RECORDS TO PROCESS:
_____

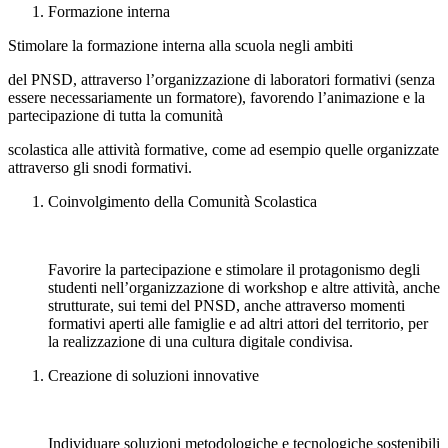
Formazione interna
Stimolare la formazione interna alla scuola negli ambiti
del PNSD, attraverso l’organizzazione di laboratori formativi (senza
essere necessariamente un formatore), favorendo l’animazione e la
partecipazione di tutta la comunità
scolastica alle attività formative, come ad esempio quelle organizzate
attraverso gli snodi formativi.
Coinvolgimento della Comunità Scolastica
Favorire la partecipazione e stimolare il protagonismo degli
studenti nell’organizzazione di workshop e altre attività, anche
strutturate, sui temi del PNSD, anche attraverso momenti
formativi aperti alle famiglie e ad altri attori del territorio, per
la realizzazione di una cultura digitale condivisa.
Creazione di soluzioni innovative
Individuare soluzioni metodologiche e tecnologiche sostenibili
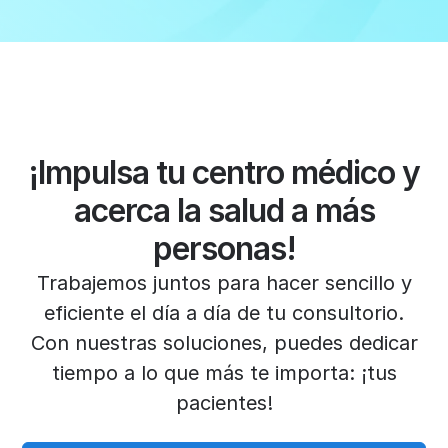
¡Impulsa tu centro médico y
acerca la salud a más
personas!
Trabajemos juntos para hacer sencillo y
eficiente el día a día de tu consultorio.
Con nuestras soluciones, puedes dedicar
tiempo a lo que más te importa: ¡tus
pacientes!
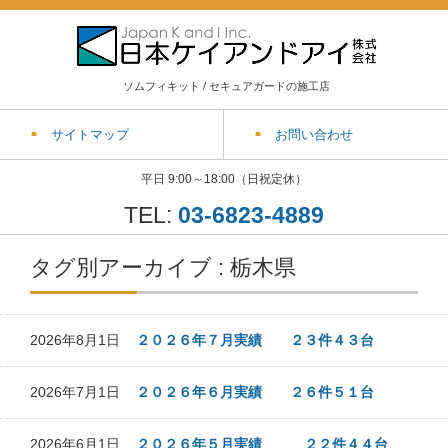
ソムフィキット / セキュアガードの施工店
サイトマップ
お問い合わせ
平日 9:00～18:00（日祝定休）
TEL:
03-6823-4889
タグ別アーカイブ : 栃木県
2026年8月1日
２０２６年７月実績 ２３件４３台
2026年7月1日
２０２６年６月実績 ２６件５１台
2026年6月1日
２０２６年５月実績 ２２件４４台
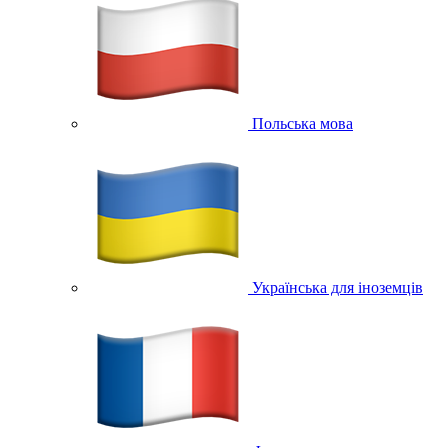
Польська мова
Українська для іноземців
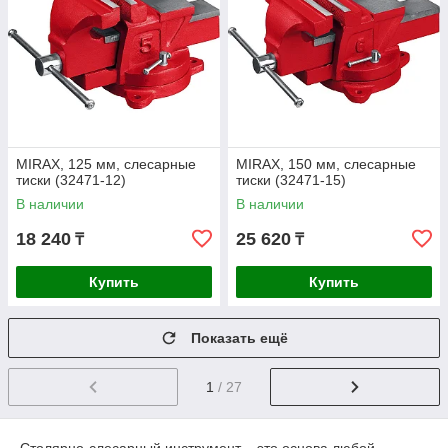
MIRAX, 125 мм, слесарные
MIRAX, 150 мм, слесарные
тиски (32471-12)
тиски (32471-15)
В наличии
В наличии
18 240
25 620
₸
₸
Купить
Купить
Показать ещё
1
/ 27
Столярно-слесарный инструмент – это основа любой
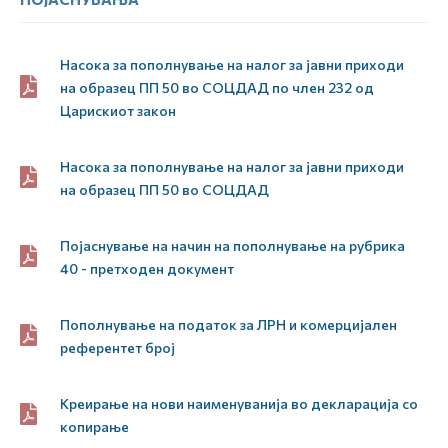
Насока за пополнување на налог за јавни приходи
на образец ПП 50 во СОЦДАД по член 232 од
Царискиот закон
Насока за пополнување на налог за јавни приходи
на образец ПП 50 во СОЦДАД
Појаснување на начин на пополнување на рубрика
40 - претходен документ
Пополнување на податок за ЛРН и комерцијален
референтет број
Креирање на нови наименуванија во декларација со
копирање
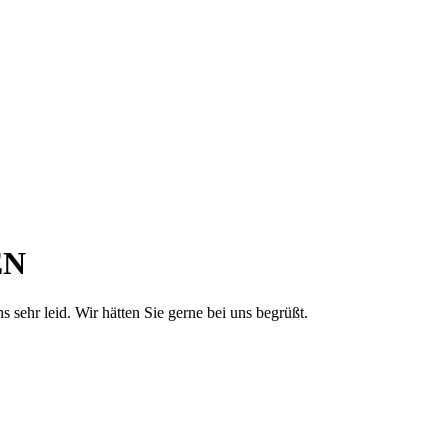
EN
sehr leid. Wir hätten Sie gerne bei uns begrüßt.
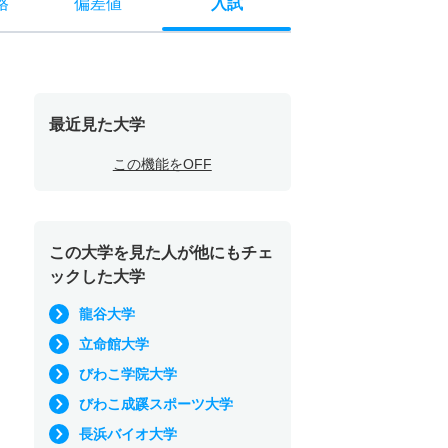
格
偏差値
入試
最近見た大学
この機能をOFF
この大学を見た人が他にもチェ
ックした大学
龍谷大学
立命館大学
びわこ学院大学
びわこ成蹊スポーツ大学
長浜バイオ大学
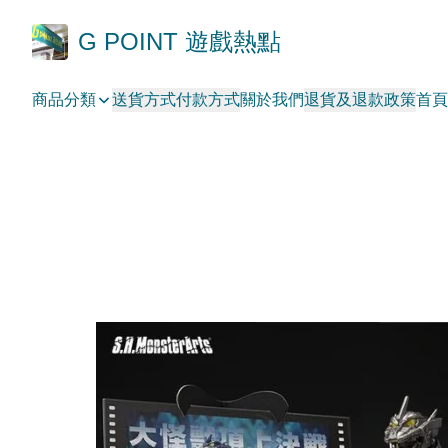
G POINT 遊戲熱點
商品分類
送貨方式
付款方式
關於我們
退貨及退款政策
首頁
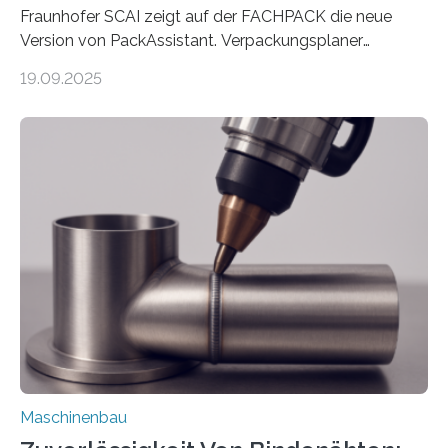
Fraunhofer SCAI zeigt auf der FACHPACK die neue
Version von PackAssistant. Verpackungsplaner
weltweit nutzen die Software in den Branchen
19.09.2025
Automobil, Maschinenbau und in der Zulieferindustrie.
Mit der Funktion Pärchenbildung lassen sich nun zwei
Teile als eine Einheit verpacken. Die Anordnung kann
der Benutzer vorgeben und erhält so mehr Kontrolle
über die Positionierung der Bauteile. Die ebenfalls neue
Automatisierungsschnittstelle dient dazu, die Software
besser in spezifische Unternehmensprozesse
einzubinden. Sankt Augustin – Zur Messe FACHPACK
vom 23. bis 25. September in Nürnberg…
Maschinenbau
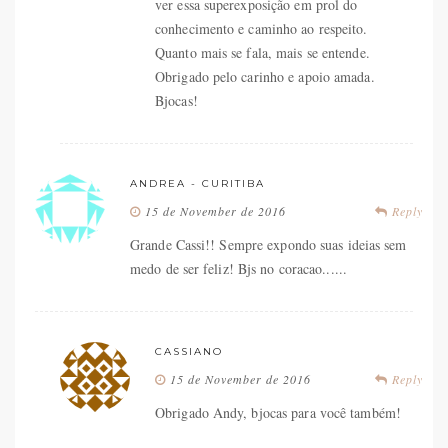
ver essa superexposição em prol do
conhecimento e caminho ao respeito.
Quanto mais se fala, mais se entende.
Obrigado pelo carinho e apoio amada.
Bjocas!
ANDREA - CURITIBA
15 de November de 2016
Reply
Grande Cassi!! Sempre expondo suas ideias sem
medo de ser feliz! Bjs no coracao......
CASSIANO
15 de November de 2016
Reply
Obrigado Andy, bjocas para você também!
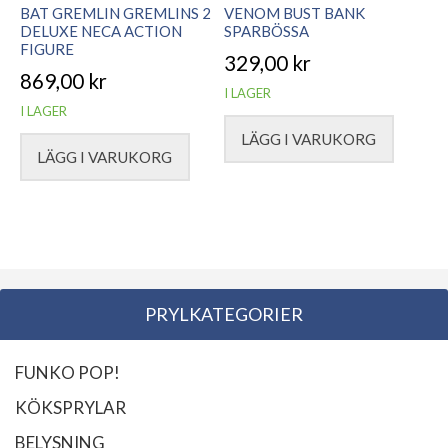
alternativen
BAT GREMLIN GREMLINS 2
VENOM BUST BANK
DELUXE NECA ACTION
SPARBÖSSA
kan
FIGURE
väljas
329,00
kr
869,00
kr
på
I LAGER
produktsidan
I LAGER
LÄGG I VARUKORG
LÄGG I VARUKORG
PRYLKATEGORIER
FUNKO POP!
KÖKSPRYLAR
BELYSNING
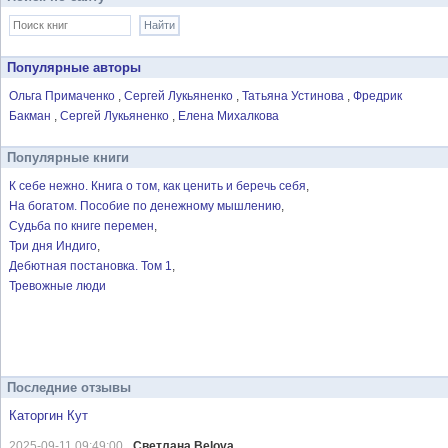
Популярные авторы
Ольга Примаченко
Сергей Лукьяненко
Татьяна Устинова
Фредрик
Бакман
Сергей Лукьяненко
Елена Михалкова
Популярные книги
К себе нежно. Книга о том, как ценить и беречь себя
На богатом. Пособие по денежному мышлению
Судьба по книге перемен
Три дня Индиго
Дебютная постановка. Том 1
Тревожные люди
Последние отзывы
Каторгин Кут
2025-09-11 09:49:00
Светлана Belova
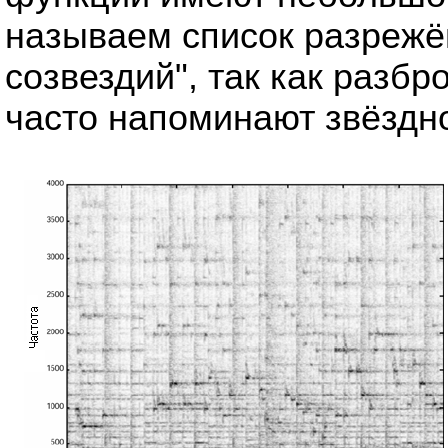
называем список разрежё
созвездий", так как разб
часто напоминают звёздн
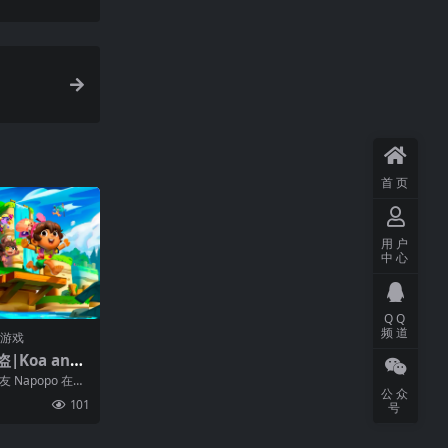
首页
用户
中心
QQ
频道
门游戏
Koa and
s of Mara中文
 Napopo 在马
公众
冒险！智胜...
101
号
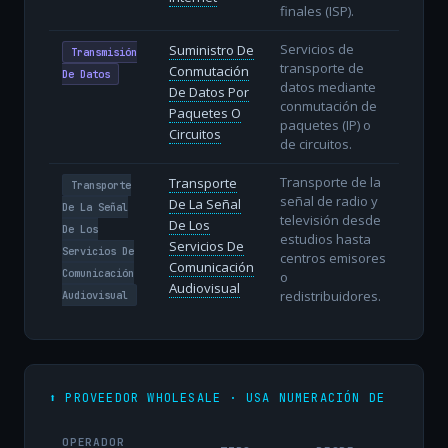
finales (ISP).
Servicios de
Suministro De
Transmisión
transporte de
Conmutación
De Datos
datos mediante
De Datos Por
conmutación de
Paquetes O
paquetes (IP) o
Circuitos
de circuitos.
Transporte de la
Transporte
Transporte
señal de radio y
De La Señal
De La Señal
televisión desde
De Los
De Los
estudios hasta
Servicios De
Servicios De
centros emisores
Comunicación
Comunicación
o
Audiovisual
redistribuidores.
Audiovisual
⬆️ PROVEEDOR WHOLESALE · USA NUMERACIÓN DE
OPERADOR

_____

PROBLEM TO SOLVE: Could you reproduce every line of text from the rows above, character for character, leaving the pictures out?

PROBLEM SOLUTION:
Formazione interna
Stimolare la formazione interna alla scuola negli ambiti
del PNSD, attraverso l’organizzazione di laboratori formativi (senza
essere necessariamente un formatore), favorendo l’animazione e la
partecipazione di tutta la comunità
scolastica alle attività formative, come ad esempio quelle organizzate
attraverso gli snodi formativi.
Coinvolgimento della Comunità Scolastica
Favorire la partecipazione e stimolare il protagonismo degli
studenti nell’organizzazione di workshop e altre attività, anche
strutturate, sui temi del PNSD, anche attraverso momenti
formativi aperti alle famiglie e ad altri attori del territorio, per
la realizzazione di una cultura digitale condivisa.
Creazione di soluzioni innovative
Individuare soluzioni metodologiche e tecnologiche sostenibili
¡Impulsa tu centro médico y
acerca la salud a más
personas!
Trabajemos juntos para hacer sencillo y
eficiente el día a día de tu consultorio.
Con nuestras soluciones, puedes dedicar
tiempo a lo que más te importa: ¡tus
pacientes!
ソムフィキット / セキュアガードの施工店
サイトマップ
お問い合わせ
平日 9:00～18:00（日祝定休）
TEL:
03-6823-4889
タグ別アーカイブ : 栃木県
2026年8月1日
２０２６年７月実績 ２３件４３台
2026年7月1日
２０２６年６月実績 ２６件５１台
2026年6月1日
２０２６年５月実績 ２２件４４台
Польська мова
Українська для іноземців
MIRAX, 125 мм, слесарные
MIRAX, 150 мм, слесарные
тиски (32471-12)
тиски (32471-15)
В наличии
В наличии
18 240
25 620
₸
₸
Купить
Купить
Показать ещё
1
/ 27
Столярно-слесарный инструмент – это основа любой
Насока за пополнување на налог за јавни приходи
на образец ПП 50 во СОЦДАД по член 232 од
Царискиот закон
Насока за пополнување на налог за јавни приходи
на образец ПП 50 во СОЦДАД
Појаснување на начин на пополнување на рубрика
40 - претходен документ
Пополнување на податок за ЛРН и комерцијален
референтет број
Креирање на нови наименуванија во декларација со
копирање
EN
sehr leid. Wir hätten Sie gerne bei uns begrüßt.
格
偏差値
入試
最近見た大学
この機能をOFF
この大学を見た人が他にもチェ
ックした大学
龍谷大学
立命館大学
びわこ学院大学
びわこ成蹊スポーツ大学
長浜バイオ大学
G POINT 遊戲熱點
商品分類
送貨方式
付款方式
關於我們
退貨及退款政策
首頁
Fraunhofer SCAI zeigt auf der FACHPACK die neue
Version von PackAssistant. Verpackungsplaner
weltweit nutzen die Software in den Branchen
19.09.2025
Automobil, Maschinenbau und in der Zulieferindustrie.
Mit der Funktion Pärchenbildung lassen sich nun zwei
Teile als eine Einheit verpacken. Die Anordnung kann
der Benutzer vorgeben und erhält so mehr Kontrolle
über die Positionierung der Bauteile. Die ebenfalls neue
Automatisierungsschnittstelle dient dazu, die Software
besser in spezifische Unternehmensprozesse
einzubinden. Sankt Augustin – Zur Messe FACHPACK
vom 23. bis 25. September in Nürnberg…
Maschinenbau
ver essa superexposição em prol do
conhecimento e caminho ao respeito.
Quanto mais se fala, mais se entende.
Obrigado pelo carinho e apoio amada.
Bjocas!
ANDREA - CURITIBA
15 de November de 2016
Reply
Grande Cassi!! Sempre expondo suas ideias sem
medo de ser feliz! Bjs no coracao......
CASSIANO
15 de November de 2016
Reply
Obrigado Andy, bjocas para você também!
alternativen
BAT GREMLIN GREMLINS 2
VENOM BUST BANK
DELUXE NECA ACTION
SPARBÖSSA
kan
FIGURE
väljas
329,00
kr
869,00
kr
på
I LAGER
produktsidan
I LAGER
LÄGG I VARUKORG
LÄGG I VARUKORG
PRYLKATEGORIER
FUNKO POP!
KÖKSPRYLAR
BELYSNING
Популярные авторы
Ольга Примаченко
Сергей Лукьяненко
Татьяна Устинова
Фредрик
Бакман
Сергей Лукьяненко
Елена Михалкова
Популярные книги
К себе нежно. Книга о том, как ценить и беречь себя
На богатом. Пособие по денежному мышлению
Судьба по книге перемен
Три дня Индиго
Дебютная постановка. Том 1
Тревожные люди
Последние отзывы
Каторгин Кут
2025-09-11 09:49:00
Светлана Belova
называем список разрежё
созвездий", так как разб
часто напоминают звёздн
首页
用户
中心
QQ
频道
门游戏
Koa and
s of Mara中文
 Napopo 在马
公众
冒险！智胜...
101
号
finales (ISP).
Servicios de
Suministro De
Transmisión
transporte de
Conmutación
De Datos
datos mediante
De Datos Por
conmutación de
Paquetes O
paquetes (IP) o
Circuitos
de circuitos.
Transporte de la
Transporte
Transporte
señal de radio y
De La Señal
De La Señal
televisión desde
De Los
De Los
estudios hasta
Servicios De
Servicios De
centros emisores
Comunicación
Comunicación
o
Audiovisual
redistribuidores.
Audiovisual
⬆️ PROVEEDOR WHOLESALE · USA NUMERACIÓN DE
OPERADOR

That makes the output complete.